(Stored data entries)
**********
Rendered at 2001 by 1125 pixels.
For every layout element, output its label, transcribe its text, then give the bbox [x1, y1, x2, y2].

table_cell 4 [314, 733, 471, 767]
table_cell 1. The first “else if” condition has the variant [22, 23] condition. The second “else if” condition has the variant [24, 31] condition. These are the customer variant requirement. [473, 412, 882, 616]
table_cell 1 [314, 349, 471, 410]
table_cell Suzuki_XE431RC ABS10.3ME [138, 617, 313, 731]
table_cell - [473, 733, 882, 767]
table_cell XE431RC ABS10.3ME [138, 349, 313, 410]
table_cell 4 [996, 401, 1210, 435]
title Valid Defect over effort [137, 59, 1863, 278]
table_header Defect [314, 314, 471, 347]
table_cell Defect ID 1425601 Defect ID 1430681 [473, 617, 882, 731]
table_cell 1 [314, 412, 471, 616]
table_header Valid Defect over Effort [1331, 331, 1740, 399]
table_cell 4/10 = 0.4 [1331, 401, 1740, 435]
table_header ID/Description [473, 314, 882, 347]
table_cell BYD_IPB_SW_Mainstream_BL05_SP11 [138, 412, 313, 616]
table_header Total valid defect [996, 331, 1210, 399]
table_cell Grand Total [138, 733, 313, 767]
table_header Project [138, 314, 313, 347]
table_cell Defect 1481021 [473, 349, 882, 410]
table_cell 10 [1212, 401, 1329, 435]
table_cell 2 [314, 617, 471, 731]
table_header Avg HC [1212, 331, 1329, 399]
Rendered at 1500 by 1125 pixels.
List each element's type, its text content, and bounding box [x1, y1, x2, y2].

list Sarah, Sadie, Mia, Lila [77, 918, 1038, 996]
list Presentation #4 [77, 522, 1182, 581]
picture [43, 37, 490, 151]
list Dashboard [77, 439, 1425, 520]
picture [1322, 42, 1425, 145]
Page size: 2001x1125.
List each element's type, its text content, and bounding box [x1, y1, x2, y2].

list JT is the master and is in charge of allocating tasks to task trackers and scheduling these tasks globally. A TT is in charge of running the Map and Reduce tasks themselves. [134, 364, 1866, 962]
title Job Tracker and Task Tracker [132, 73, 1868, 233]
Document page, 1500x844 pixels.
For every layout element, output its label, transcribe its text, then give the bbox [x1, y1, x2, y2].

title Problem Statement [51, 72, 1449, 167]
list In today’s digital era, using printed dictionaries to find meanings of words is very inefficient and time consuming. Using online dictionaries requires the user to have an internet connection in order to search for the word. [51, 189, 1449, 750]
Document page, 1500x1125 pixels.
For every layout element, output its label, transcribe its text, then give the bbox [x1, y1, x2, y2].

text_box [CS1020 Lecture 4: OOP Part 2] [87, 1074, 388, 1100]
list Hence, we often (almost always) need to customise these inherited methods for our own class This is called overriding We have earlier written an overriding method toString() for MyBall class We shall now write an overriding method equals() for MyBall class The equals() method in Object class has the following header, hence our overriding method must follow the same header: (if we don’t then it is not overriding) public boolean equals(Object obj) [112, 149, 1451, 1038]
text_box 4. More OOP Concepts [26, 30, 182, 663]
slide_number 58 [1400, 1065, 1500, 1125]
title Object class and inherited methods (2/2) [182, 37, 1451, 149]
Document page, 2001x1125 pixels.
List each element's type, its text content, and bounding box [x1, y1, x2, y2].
**********
▶ [Your objective] If a line in the records contains the word "Rendered", copy it.

▶ [Response]
Rendered at 2001 by 1125 pixels.
Rendered at 1500 by 1125 pixels.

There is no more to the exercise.